SORTIE DU PRESIDENT TUNISIEN CONTRE LES MIGRANTS SUBSAHARIENS : Aller au-delà des condamnations !
Il ne fait bon avoir la peau noire en Tunisie. En effet, depuis que le président Kaïs Saïd a annoncé des « mesures urgentes » et drastiques contre ce qu’il qualifie de « hordes de migrants clandestins » venues de l’Afrique subsaharienne, l’on assiste à une véritable chasse à l’homme au pays de Habib Bourguiba. En effet, près de 300 arrestations ont été enregistrées en quelques jours sans compter les expulsions de migrants locataires ne disposant pas de carte de séjour, par certains bailleurs. Certes, il existe une loi dans ce sens, mais elle n’avait jamais été appliquée avant le tour de vis annoncé par le président Kaïs Saïd contre les migrants subsahariens à qui il reproche de vouloir changer l’identité de son pays. Mal lui en a pris puisque ses déclarations ont provoqué un véritable tollé aussi bien en Tunisie qu’au-delà des frontières du pays. En effet, tandis que les uns condamnent un discours haineux, d’autres dénoncent un racisme d’Etat. C’est le cas de l’Union africaine (UA) qui n’est pas allée avec le dos de la cuillère en se démarquant des déclarations « choquantes » de Robocop, ainsi qu’on l’appelle, tout en appelant tous ses Etats membres à « s’abstenir de tout discours haineux à caractère raciste ». Au même moment, des milliers de Tunisiens sont descendus dans la rue pour non seulement fustiger les propos de leur président, mais aussi exprimer leur solidarité aux migrants subsahariens que l’on tente de présenter comme étant à l’origine de tous les malheurs de la Tunisie. « Les Tunisiens ne sont pas racistes ; c’est un peuple accueillant. La Tunisie est la capitale de la paix et on sera toujours Africains avec nos frères et sœurs Africains. On partage le même continent, et à Tunis en Tunisie, il n’y aura jamais une place pour les fachos », a laissé entendre, avec un brin de colère, un manifestant.
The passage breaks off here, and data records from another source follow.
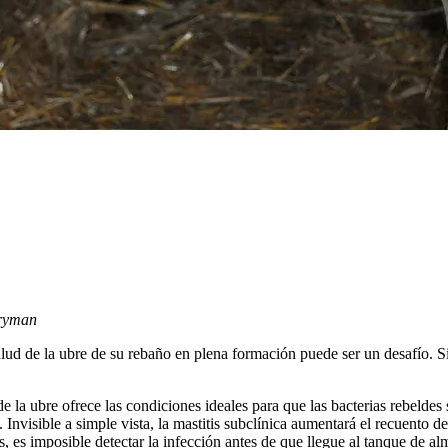
iryman
lud de la ubre de su rebaño en plena formación puede ser un desafío. Si
 de la ubre ofrece las condiciones ideales para que las bacterias rebel
e. Invisible a simple vista, la mastitis subclínica aumentará el recuent
es, es imposible detectar la infección antes de que llegue al tanque de 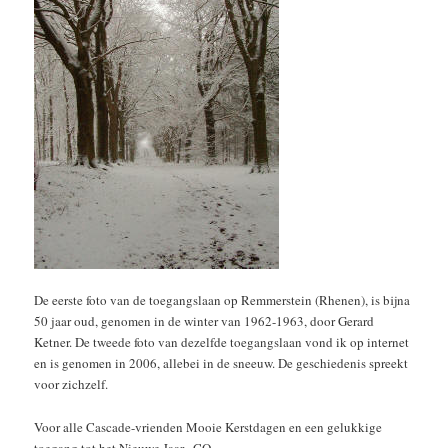
De eerste foto van de toegangslaan op Remmerstein (Rhenen), is bijna
50 jaar oud, genomen in de winter van 1962-1963, door Gerard
Ketner. De tweede foto van dezelfde toegangslaan vond ik op internet
en is genomen in 2006, allebei in de sneeuw. De geschiedenis spreekt
voor zichzelf.
Voor alle Cascade-vrienden Mooie Kerstdagen en een gelukkige
toegang tot het Nieuwe Jaar. CO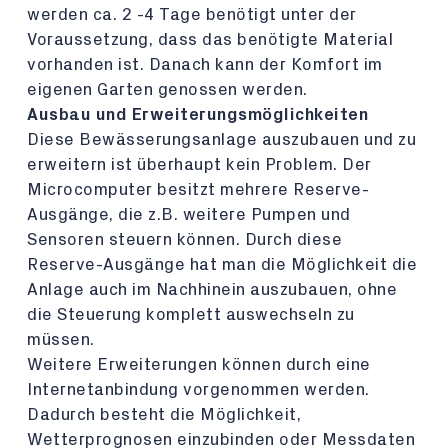
werden ca. 2 -4 Tage benötigt unter der
Voraussetzung, dass das benötigte Material
vorhanden ist. Danach kann der Komfort im
eigenen Garten genossen werden.
Ausbau und Erweiterungsmöglichkeiten
Diese Bewässerungsanlage auszubauen und zu
erweitern ist überhaupt kein Problem. Der
Microcomputer besitzt mehrere Reserve-
Ausgänge, die z.B. weitere Pumpen und
Sensoren steuern können. Durch diese
Reserve-Ausgänge hat man die Möglichkeit die
Anlage auch im Nachhinein auszubauen, ohne
die Steuerung komplett auswechseln zu
müssen.
Weitere Erweiterungen können durch eine
Internetanbindung vorgenommen werden.
Dadurch besteht die Möglichkeit,
Wetterprognosen einzubinden oder Messdaten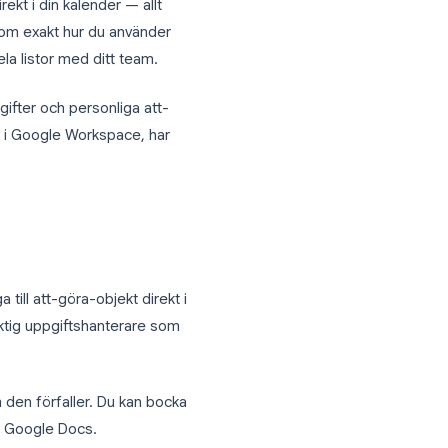
ttjade funktionerna i Google Workspace.
dem visas direkt i din kalender — allt
guiden går igenom exakt hur du använder
ift till att dela listor med ditt team.
la arbetsuppgifter och personliga att-
ordinera arbete i Google Workspace, har
er dig lägga till att-göra-objekt direkt i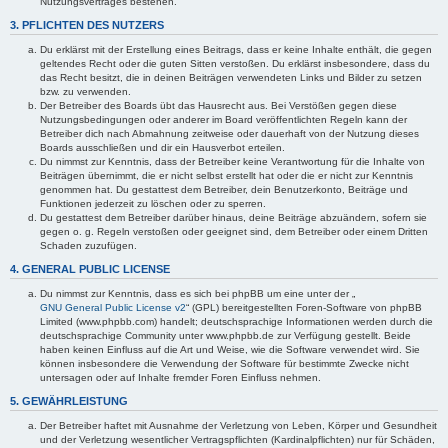
Nutzungsvertrages bestehen.
3. PFLICHTEN DES NUTZERS
Du erklärst mit der Erstellung eines Beitrags, dass er keine Inhalte enthält, die gegen
geltendes Recht oder die guten Sitten verstoßen. Du erklärst insbesondere, dass du
das Recht besitzt, die in deinen Beiträgen verwendeten Links und Bilder zu setzen
bzw. zu verwenden.
Der Betreiber des Boards übt das Hausrecht aus. Bei Verstößen gegen diese
Nutzungsbedingungen oder anderer im Board veröffentlichten Regeln kann der
Betreiber dich nach Abmahnung zeitweise oder dauerhaft von der Nutzung dieses
Boards ausschließen und dir ein Hausverbot erteilen.
Du nimmst zur Kenntnis, dass der Betreiber keine Verantwortung für die Inhalte von
Beiträgen übernimmt, die er nicht selbst erstellt hat oder die er nicht zur Kenntnis
genommen hat. Du gestattest dem Betreiber, dein Benutzerkonto, Beiträge und
Funktionen jederzeit zu löschen oder zu sperren.
Du gestattest dem Betreiber darüber hinaus, deine Beiträge abzuändern, sofern sie
gegen o. g. Regeln verstoßen oder geeignet sind, dem Betreiber oder einem Dritten
Schaden zuzufügen.
4. GENERAL PUBLIC LICENSE
Du nimmst zur Kenntnis, dass es sich bei phpBB um eine unter der „
GNU General Public License v2
“ (GPL) bereitgestellten Foren-Software von phpBB
Limited (www.phpbb.com) handelt; deutschsprachige Informationen werden durch die
deutschsprachige Community unter www.phpbb.de zur Verfügung gestellt. Beide
haben keinen Einfluss auf die Art und Weise, wie die Software verwendet wird. Sie
können insbesondere die Verwendung der Software für bestimmte Zwecke nicht
untersagen oder auf Inhalte fremder Foren Einfluss nehmen.
5. GEWÄHRLEISTUNG
Der Betreiber haftet mit Ausnahme der Verletzung von Leben, Körper und Gesundheit
und der Verletzung wesentlicher Vertragspflichten (Kardinalpflichten) nur für Schäden,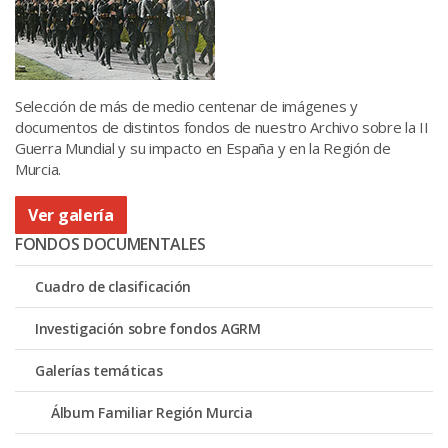
Selección de más de medio centenar de imágenes y
documentos de distintos fondos de nuestro Archivo sobre la II
Guerra Mundial y su impacto en España y en la Región de
Murcia.
Ver galería
FONDOS DOCUMENTALES
Cuadro de clasificación
Investigación sobre fondos AGRM
Galerías temáticas
Álbum Familiar Región Murcia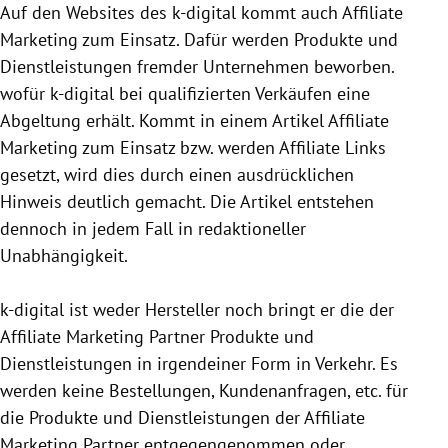
Auf den Websites des k-digital kommt auch Affiliate
Marketing zum Einsatz. Dafür werden Produkte und
Dienstleistungen fremder Unternehmen beworben.
wofür k-digital bei qualifizierten Verkäufen eine
Abgeltung erhält. Kommt in einem Artikel Affiliate
Marketing zum Einsatz bzw. werden Affiliate Links
gesetzt, wird dies durch einen ausdrücklichen
Hinweis deutlich gemacht. Die Artikel entstehen
dennoch in jedem Fall in redaktioneller
Unabhängigkeit.
k-digital ist weder Hersteller noch bringt er die der
Affiliate Marketing Partner Produkte und
Dienstleistungen in irgendeiner Form in Verkehr. Es
werden keine Bestellungen, Kundenanfragen, etc. für
die Produkte und Dienstleistungen der Affiliate
Marketing Partner entgegen­genommen oder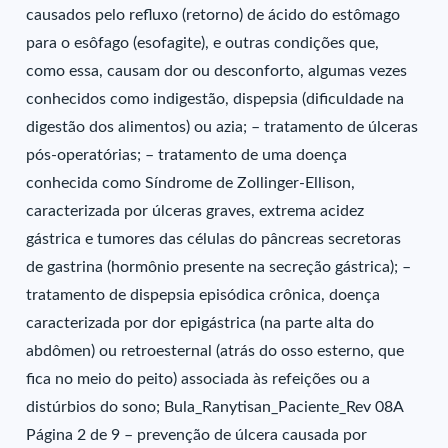
causados pelo refluxo (retorno) de ácido do estômago
para o esôfago (esofagite), e outras condições que,
como essa, causam dor ou desconforto, algumas vezes
conhecidos como indigestão, dispepsia (dificuldade na
digestão dos alimentos) ou azia; – tratamento de úlceras
pós-operatórias; – tratamento de uma doença
conhecida como Síndrome de Zollinger-Ellison,
caracterizada por úlceras graves, extrema acidez
gástrica e tumores das células do pâncreas secretoras
de gastrina (hormônio presente na secreção gástrica); –
tratamento de dispepsia episódica crônica, doença
caracterizada por dor epigástrica (na parte alta do
abdômen) ou retroesternal (atrás do osso esterno, que
fica no meio do peito) associada às refeições ou a
distúrbios do sono; Bula_Ranytisan_Paciente_Rev 08A
Página 2 de 9 – prevenção de úlcera causada por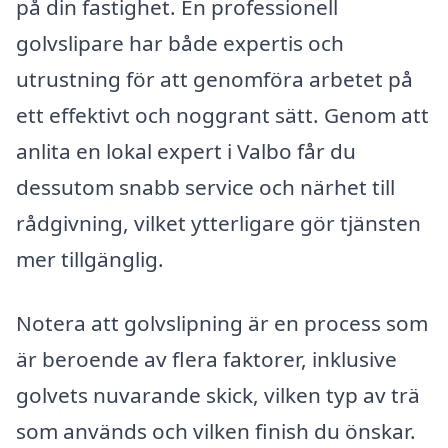
på din fastighet. En professionell
golvslipare har både expertis och
utrustning för att genomföra arbetet på
ett effektivt och noggrant sätt. Genom att
anlita en lokal expert i Valbo får du
dessutom snabb service och närhet till
rådgivning, vilket ytterligare gör tjänsten
mer tillgänglig.
Notera att golvslipning är en process som
är beroende av flera faktorer, inklusive
golvets nuvarande skick, vilken typ av trä
som används och vilken finish du önskar.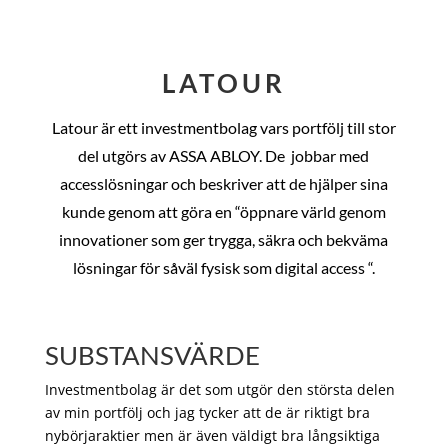
LATOUR
Latour är ett investmentbolag vars portfölj till stor
del utgörs av ASSA ABLOY. De
jobbar med
accesslösningar och beskriver att de hjälper sina
kunde genom att göra en “öppnare värld genom
innovationer som ger trygga, säkra och bekväma
lösningar för såväl fysisk som digital access “.
SUBSTANSVÄRDE
Investmentbolag är det som utgör den största delen
av min portfölj och jag tycker att de är riktigt bra
nybörjaraktier men är även väldigt bra långsiktiga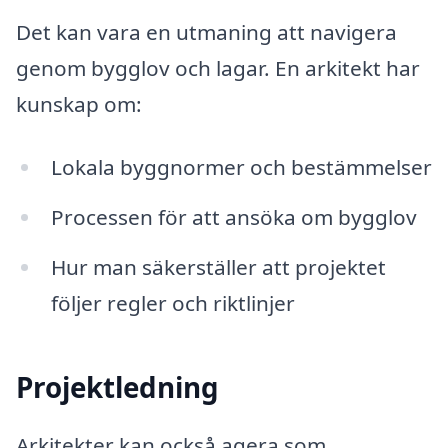
Det kan vara en utmaning att navigera
genom bygglov och lagar. En arkitekt har
kunskap om:
Lokala byggnormer och bestämmelser
Processen för att ansöka om bygglov
Hur man säkerställer att projektet
följer regler och riktlinjer
Projektledning
Arkitekter kan också agera som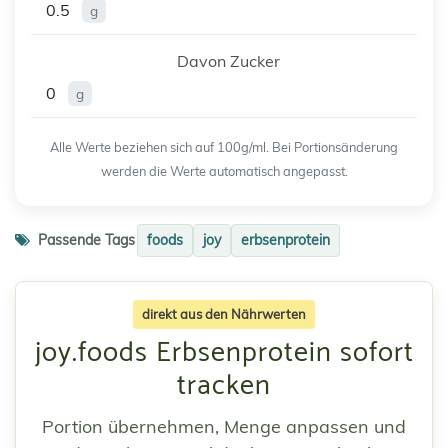
0.5
g
Davon Zucker
0
g
Alle Werte beziehen sich auf 100g/ml. Bei Portionsänderung
werden die Werte automatisch angepasst.
Passende Tags
foods
joy
erbsenprotein
direkt aus den Nährwerten
joy.foods Erbsenprotein sofort
tracken
Portion übernehmen, Menge anpassen und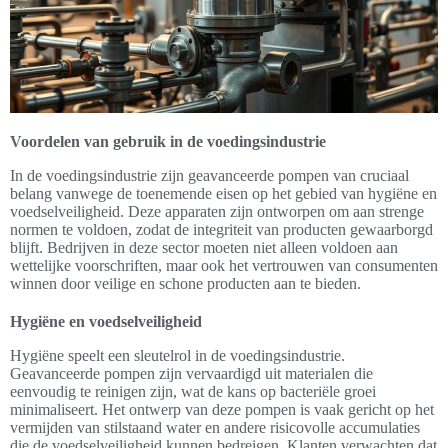
Voordelen van gebruik in de voedingsindustrie
In de voedingsindustrie zijn geavanceerde pompen van cruciaal
belang vanwege de toenemende eisen op het gebied van hygiëne en
voedselveiligheid. Deze apparaten zijn ontworpen om aan strenge
normen te voldoen, zodat de integriteit van producten gewaarborgd
blijft. Bedrijven in deze sector moeten niet alleen voldoen aan
wettelijke voorschriften, maar ook het vertrouwen van consumenten
winnen door veilige en schone producten aan te bieden.
Hygiëne en voedselveiligheid
Hygiëne speelt een sleutelrol in de voedingsindustrie.
Geavanceerde pompen zijn vervaardigd uit materialen die
eenvoudig te reinigen zijn, wat de kans op bacteriële groei
minimaliseert. Het ontwerp van deze pompen is vaak gericht op het
vermijden van stilstaand water en andere risicovolle accumulaties
die de voedselveiligheid kunnen bedreigen. Klanten verwachten dat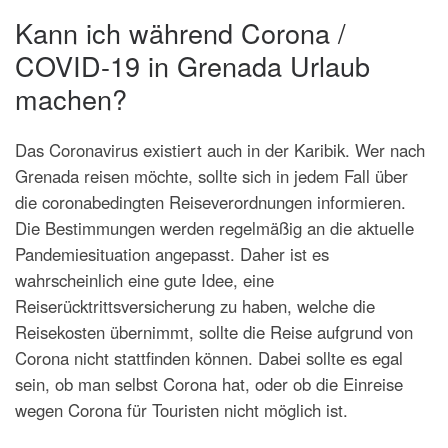
Kann ich während Corona /
COVID-19 in Grenada Urlaub
machen?
Das Coronavirus existiert auch in der Karibik. Wer nach
Grenada reisen möchte, sollte sich in jedem Fall über
die coronabedingten Reiseverordnungen informieren.
Die Bestimmungen werden regelmäßig an die aktuelle
Pandemiesituation angepasst. Daher ist es
wahrscheinlich eine gute Idee, eine
Reiserücktrittsversicherung zu haben, welche die
Reisekosten übernimmt, sollte die Reise aufgrund von
Corona nicht stattfinden können. Dabei sollte es egal
sein, ob man selbst Corona hat, oder ob die Einreise
wegen Corona für Touristen nicht möglich ist.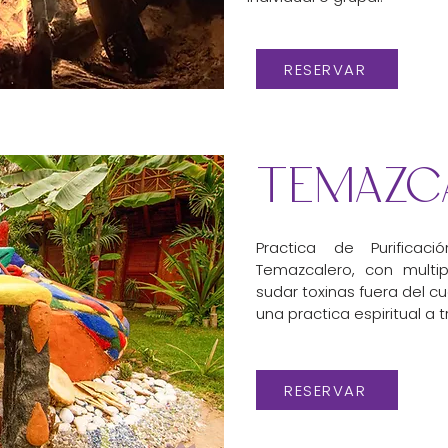
RESERVAR
TEMAZC
Practica de Purificac
Temazcalero, con multip
sudar toxinas fuera del c
una practica espiritual a t
RESERVAR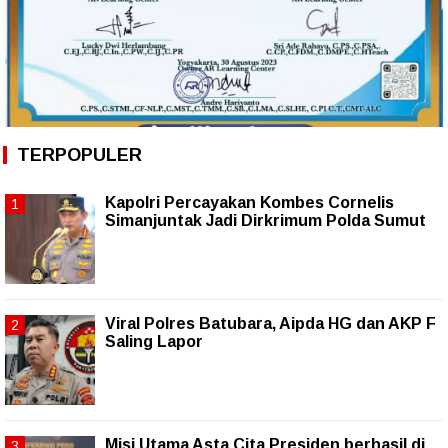
TERPOPULER
Kapolri Percayakan Kombes Cornelis
Simanjuntak Jadi Dirkrimum Polda Sumut
Viral Polres Batubara, Aipda HG dan AKP F
Saling Lapor
Misi Utama Asta Cita Presiden berhasil di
Les propos ou déclarations qui ont accompagné l’annonce de ces mesures prises pour lutter contre le phénomène, laissent entrevoir une xénophobie doublée d’un racisme primaire
Si en clouant au pilori les migrants subsahariens, le président Kaïd Saïd espérait ainsi s’attirer la sympathie de son opinion, il en aura pris pour son grade. Car, cela n’a fait que produire l’effet inverse ; les Tunisiens se refusant à cautionner une politique de rejet de l’autre, fondée sur son appartenance raciale. Certes, personne ne peut reprocher au président Saïd de prendre des mesures fortes pour lutter contre l’immigration clandestine dans son pays. Il est dans son bon droit, surtout quand on sait que, située à seulement 150 km de Lampedusa, la Tunisie enregistre régulièrement des départs de migrants subsahariens. Mais les propos ou déclarations qui ont accompagné l’annonce de ces mesures prises pour lutter contre le phénomène, laissent entrevoir une xénophobie doublée d’un racisme primaire. De la part d’un chef d’Etat, cela paraît pour le moins inacceptable voire irresponsable d’autant que la Tunisie a longtemps été présentée comme une terre d’accueil et d’hospitalité où se comptent de nombreuses nationalités venues des quatre coins du continent africain. C’est pourquoi, au-delà des simples condamnations, l’UA ferait mieux de taper du poing sur la table en sanctionnant sévèrement Kaïs Saïd afin que cela serve de leçon à d’autres dirigeants fascistes, et Dieu seul sait s’ils sont nombreux, tapis dans l’ombre.